* DIRECTIONS FOR THIS TASK: Gather every line of the material below that contains the string "nicht", matching case exactly.

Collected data
--------

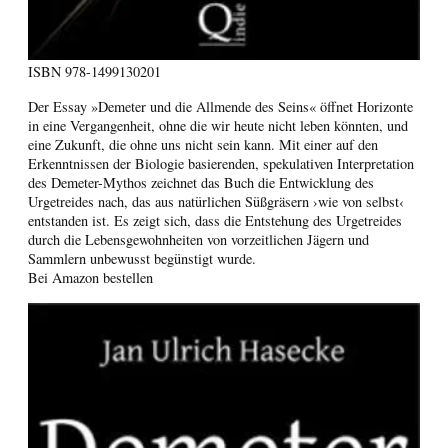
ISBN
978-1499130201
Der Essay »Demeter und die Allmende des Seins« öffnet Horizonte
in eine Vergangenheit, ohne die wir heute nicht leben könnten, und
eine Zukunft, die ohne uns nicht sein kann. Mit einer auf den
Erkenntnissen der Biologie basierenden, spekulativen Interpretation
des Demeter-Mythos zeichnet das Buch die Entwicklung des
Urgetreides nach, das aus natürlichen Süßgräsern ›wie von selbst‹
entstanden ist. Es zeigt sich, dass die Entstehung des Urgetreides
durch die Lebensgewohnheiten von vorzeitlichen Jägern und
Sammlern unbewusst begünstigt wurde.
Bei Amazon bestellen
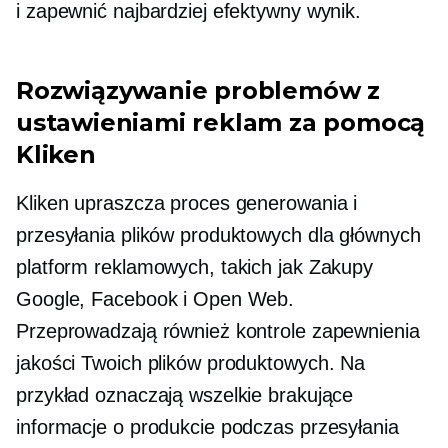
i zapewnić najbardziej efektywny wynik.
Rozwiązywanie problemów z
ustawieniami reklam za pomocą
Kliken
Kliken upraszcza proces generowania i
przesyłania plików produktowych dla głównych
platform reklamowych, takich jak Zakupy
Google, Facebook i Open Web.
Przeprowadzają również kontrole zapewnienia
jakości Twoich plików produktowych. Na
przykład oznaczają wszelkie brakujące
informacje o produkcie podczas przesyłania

--------

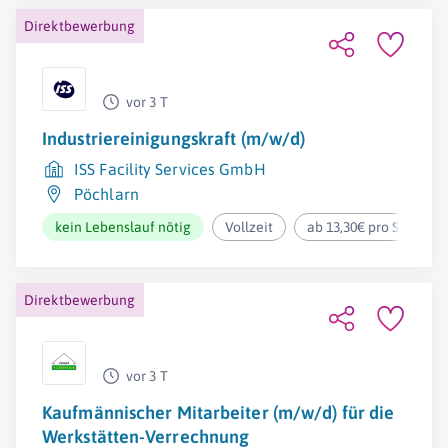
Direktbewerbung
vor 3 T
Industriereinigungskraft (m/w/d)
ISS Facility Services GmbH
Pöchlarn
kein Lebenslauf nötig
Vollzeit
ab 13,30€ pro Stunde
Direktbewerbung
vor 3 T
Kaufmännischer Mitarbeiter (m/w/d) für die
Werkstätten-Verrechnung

--------

* RESPONSE BELOW:
in eine Vergangenheit, ohne die wir heute nicht leben könnten, und
eine Zukunft, die ohne uns nicht sein kann. Mit einer auf den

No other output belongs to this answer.